Ev tamamlanıp içine girilecek hale gelince bahçeyi düzenlemeye sıra geldi. Bu sefer de peysaj mimarlarını tek tek dolaşmaya başladı. Uzun araştırmalardan sonra bir kucak para harcayarak bahçenin düzenlenmesini de tamamladı.
Artık yaşı yetmişe yaklaşmıştı. Küçük sarayının bahçesinde geceleri geç saatlere kadar dostlarla vakit geçiriliyor, sazlı sözlü fasıllar yapılıyordu.
Altı ay önce check-up yaptırdığında sağlık durumunun çok iyi olmadığını, tansiyon, şeker ve kalp gibi sorunlarının başladığını öğrenince artık değişim zamanının geldiğine kanaat getirdi.
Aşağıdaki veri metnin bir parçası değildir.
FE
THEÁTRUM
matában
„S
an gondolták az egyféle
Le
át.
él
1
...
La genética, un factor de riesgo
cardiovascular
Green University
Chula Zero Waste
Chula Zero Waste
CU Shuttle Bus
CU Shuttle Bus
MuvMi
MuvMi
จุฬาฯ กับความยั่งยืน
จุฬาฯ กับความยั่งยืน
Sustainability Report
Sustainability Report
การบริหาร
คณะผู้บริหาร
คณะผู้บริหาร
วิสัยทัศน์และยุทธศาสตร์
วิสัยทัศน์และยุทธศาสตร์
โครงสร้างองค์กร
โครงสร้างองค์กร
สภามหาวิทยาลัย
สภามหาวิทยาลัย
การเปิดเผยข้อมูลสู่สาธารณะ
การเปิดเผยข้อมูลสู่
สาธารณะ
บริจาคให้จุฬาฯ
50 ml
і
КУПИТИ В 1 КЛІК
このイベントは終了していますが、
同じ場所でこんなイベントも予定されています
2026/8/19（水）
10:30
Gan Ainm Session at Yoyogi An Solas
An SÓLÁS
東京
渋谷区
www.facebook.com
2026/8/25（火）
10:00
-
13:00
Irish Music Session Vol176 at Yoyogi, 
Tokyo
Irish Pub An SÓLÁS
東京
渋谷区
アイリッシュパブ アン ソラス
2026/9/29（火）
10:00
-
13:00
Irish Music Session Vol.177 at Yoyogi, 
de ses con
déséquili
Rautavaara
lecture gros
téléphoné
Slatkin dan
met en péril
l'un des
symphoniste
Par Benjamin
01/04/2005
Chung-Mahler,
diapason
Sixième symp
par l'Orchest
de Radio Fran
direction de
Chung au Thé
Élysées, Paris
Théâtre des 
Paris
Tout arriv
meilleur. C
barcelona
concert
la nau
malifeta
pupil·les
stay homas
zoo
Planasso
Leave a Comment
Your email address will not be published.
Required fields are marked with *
Önce hacca gidecek, sakal bırakacak ve namaza başlayacaktı.
Elinde eşi Gülbahar hanımın ilaçlarının olduğu eczane poşetiyle sokağının başına gelince etrafta bir koşuşturma hissetti. Artık uzağı iyi seçemeyen miyop gözlerini kısarak olup biteni anlamaya çalıştı. Villasının kapısında bir kalabalık vardı. Kırmızı mavi ışıklar saçan beyaz bir minibüs yolun ortasında duruyordu. Ambülanstı galiba. Ambülansın ne işi vardı ki onların kapısında? Yoksa birine bir şey mi olmuştu? Evde altmış yıllık hayat arkadaşından başka kimse yoktu ki. Yoksa eşi Gülbahar hanıma mı bir şey olmuştu?
Birden bacaklarının tüm gücün tükendiğini hissetti. Son bir gayretle ileri atıldı. Gözleri kararırken boğazından kısık bir feryat çıktı:
-Gülbahar Hanım… dersimiz.com
Gözlerini açtığında evinin salonunda kanepenin üzerinde uzanıyordu. Başının altında bir yastık üzerinde ince bir battaniye vardı. Oda kalabalıktı. Yaşlılar, orta yaşlılar, gençler… Herkesin yüzü asıktı.
-Uyandın mı Hulusi Amca?
Konuşan muhtardı. Tek tek odadakilerin yüzüne baktı. Yolunda gitmeyen bir şeyler vardı. Herkes önüne bakıyordu. O sormazsa kimse bir şey anlatmayacak gibiydi.
-Ne oluyor? O ambulans neydi?
Muhtar:
-Sokağın başında fenalaştın Hulusi amca. Başın döndü herhalde. Seni kanepeye uzattık.
-O ambulans neydi kapıda? Gülbaharıma bir şey mi oldu?
Odada bir dalgalanma oldu.
-Gülbahar teyzeyi kaybettik Hulusi amca. Başın sağ olsun. Allah sabır versin.
***
Ertesi gün mahallede iki cenaze vardı. Mahalleliler aynı gün vefat eden yaşlı karı kocaya son vazifelerini yapıp işlerine güçlerine dağıldıktan sonra üç adam cenaze evinde seslerini kısarak mirasın nasıl bölüneceği hakkında geç saatlere kadar tartıştılar.
Herkes iki ev bir dükkân alacaktı. Villa konusunda ise bir müteahhite danışacaklardı. Yıkılıp yerine apartman mı dikilmeli yoksa bu haliyle mi satılmalıydı?